Down 2 Earth debuted with its 2015 album Wildfire, a well thought-out, self-produced project with a backpacker vibe that called to mind earlier underground hip-hop acts like Hieroglyphics and Madvillain. Throughout it, the trio managed to be thought-provoking and poetic while conveying a sense of lighthearted fun. The project has features from standout Bay Area artists — such as Souls of Mischief’s Tajai, IAMSU, and Kehlani — but its most entertaining parts are Clyde, Dayvid, and Azure’s playful, motormouth verses.

Wildfire allowed the members of Down 2 Earth establish a workflow and foundation for their next collaboration. And with Fair Share, they developed enough of a rapport with each other to be more vulnerable in their lyrics. Their verbose flows bounce off one another like beams of light, casting rainbow reflections on everything they touch.

And their choices in production also got looser and more experimental. On “Decades,” which Kuya Beats produced, Clyde’s voice glides over an elastic bass line that evokes an upright bass in a jazz ensemble. And on “Lose Me in the Stars,” whose beat is a collaboration among Kuya, Wax Roof, and Mikos Da Gawd, a frantic guitar lick builds to a crescendo over wonky synths.

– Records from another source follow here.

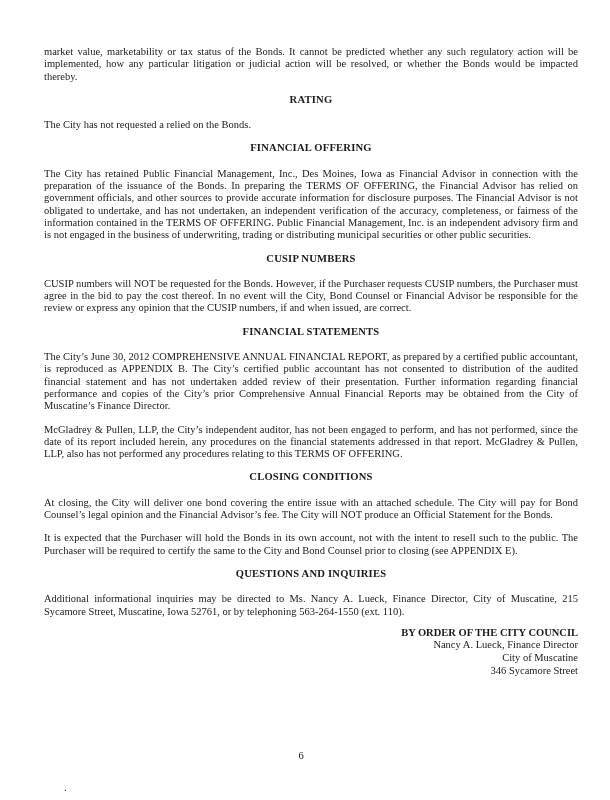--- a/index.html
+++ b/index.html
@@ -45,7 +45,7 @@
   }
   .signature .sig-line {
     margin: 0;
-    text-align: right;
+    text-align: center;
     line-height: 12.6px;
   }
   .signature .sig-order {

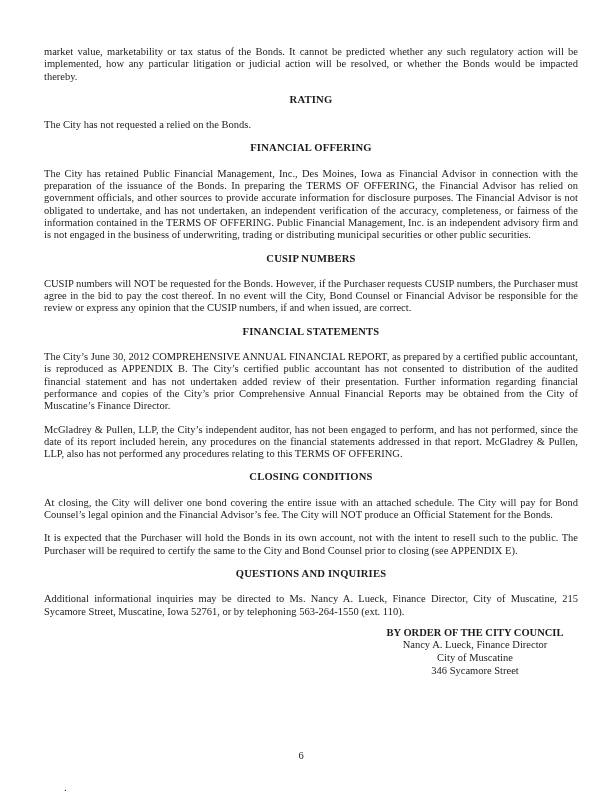--- a/index.html
+++ b/index.html
@@ -108,8 +108,8 @@
 
     <div class="signature">
       <p class="sig-line sig-order">BY ORDER OF THE CITY COUNCIL</p>
+      <p class="sig-line">City of Muscatine</p>
       <p class="sig-line">Nancy A. Lueck, Finance Director</p>
-      <p class="sig-line">City of Muscatine</p>
       <p class="sig-line">346 Sycamore Street</p>
     </div>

“With Wildfire, it’s a lot of pretty straightforward contemporary hip-hop shit, like soul samples, ’70s-era shit,” said Azure. “And then in this new project, [Clyde] was digging deeper into older stuff, like ’60s stuff, instrumental albums, that kind of stuff. There’s a lot of guitars on this album.”

“We want it to sound bigger, fuller in sound,” added Clyde, pointing out that the project has more emotional depth, as well. “It’s really heartfelt. We wanna hit you in the head and the heart.”

Dayvid reflected on the nerve-wracking but ultimately rewarding process of writing personal lyrics in front of the other members of the group, often in the spur of the moment. “When you’re in the studio with two other dudes who have completely different experiences and shit and you’re really putting yourself out there, you’re already doubting yourself  — like, ‘Is this what I’m trying to convey?’ — but you’re doing that in real time with two audience members.”

Clyde and Azure reassured him, explaining that the spontaneous, collaborative process behind Fair Share helped them push themselves. None of them did much pre-planning for the album: Instead, they wrote and produced it together in the studio from start to finish. “It’s everyone playing their equal part, we all have a role to play. And it’s like, ‘Help out,’” said Clyde.

“Yeah, do your fair share,” added Azure, giggling at himself for making the obvious pun.